Plato and Confusing and Painful Ascent to Truth
Plato finds the ascent to truth confusing and painful because the ascent is different from what ordinary minds have learned through the experience of reality. According to this parable, the initial mind is in a cave, and what it perceives as reality are only images or shadows of what is real. Plato refers to this enlightenment or ascent. Such minds, accustomed to seeing shadows get confused when they are shown reality. The process of enlightenment is painful because the mind was originally rigid and chained. Chaining symbolizes the state of mind being fixed towards a specific way of thinking. The unchaining process literally involves forcing the man to stand up and his rigid neck to rotate to enable him to see reality. This whole process of enlightenment, according to Plato, involves painful experiences. Such a man, according to Plato, will be confused and baffled so that when he is asked to name the objects, he will name them as images of what he used to see while in the cave.

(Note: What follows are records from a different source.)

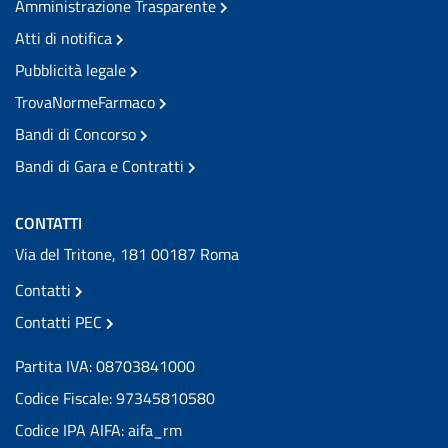
Amministrazione Trasparente
Atti di notifica
Pubblicità legale
TrovaNormeFarmaco
Bandi di Concorso
Bandi di Gara e Contratti
CONTATTI
Via del Tritone, 181 00187 Roma
Contatti
Contatti PEC
Partita IVA: 08703841000
Codice Fiscale: 97345810580
Codice IPA AIFA: aifa_rm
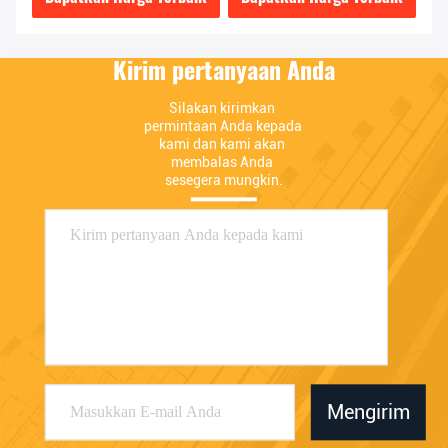
Kirim pertanyaan Anda
Silakan kirimkan 
permintaan Anda kepada 
kami dan kami akan 
membalas Anda 
sesegera mungkin.
Mengirim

According to the parable of the cave by Plato, the vision of reality is said to be dangerous to the eyes, “like the sun to the eclipse”. This helps us understand the terror of ascending by making us see the difference between those people who are still chained, only seeing shadows or images of reality, and those that have been liberated and are able to see reality.
Obviously, the liberated mind is intellectually superior to the chained mind, which is still in the cave. According to Plato, liberated minds are those of Rulers, Wiseman, Philosophers, or Kings. Liberated minds have a duty to release minds which are still chained in the cave and help them to see reality.